Quando nós (mulheres) entramos (na PM) houve uma distorção muito grande. Fizemos o curso em igualdade de condições, mas quando nos formamos fomos colocadas em quadro separado. A unificação (homens e mulheres) ocorreu em 1998, só que perdemos postos. Mas a partir da unificação houve uma aceitação institucional, direitos de condições e de igualdade. Tirado este incidente, vejo que a PM acolheu bem a mulher.

MAIORIDADE PENAL

Já fui membro do Conselho Estadual da Criança e do Adolescente e vejo com muita preocupação o tema. Estamos indo pelo desespero e pelo caminho mais fácil. Ao tomar esta atitude, vamos colocar adolescentes junto de pessoas com maior potencial criminoso. Se você verificar, o entrave maior está porque o Estatuto da Criança e do Adolescente não é cumprido na totalidade. Como é que você pode dizer que a lei é falha, se está previsto que o adolescente pode ficar preso por três anos e se necessário isso ainda pode ser revisto? O prende e solta ocorre quando não há uma estrutura que o receba, e quando isto ocorre ele é colocado em liberdade. O estatuto prevê penalidades, só não há como pôr em prática. Assim como temos os adultos que também são presos e soltos.

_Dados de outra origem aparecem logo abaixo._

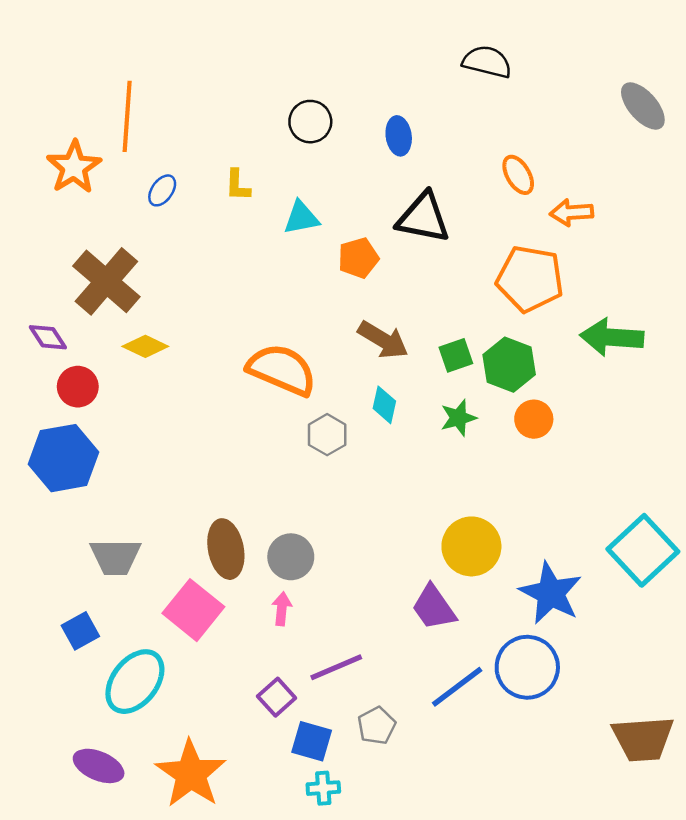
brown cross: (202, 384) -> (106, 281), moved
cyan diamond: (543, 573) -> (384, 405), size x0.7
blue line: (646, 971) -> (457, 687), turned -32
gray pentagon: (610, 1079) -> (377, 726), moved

Diminuir a maioridade penal não significa que muitos dos adolescentes não vão continuar sendo soltos. Sem falar que, de novo, ele vai ficar em uma estrutura que não o comporta. Assim como não temos estrutura para adolescentes, não temos para os adultos. Lamento que chegamos neste ponto, de pensar na redução da maioridade como solução.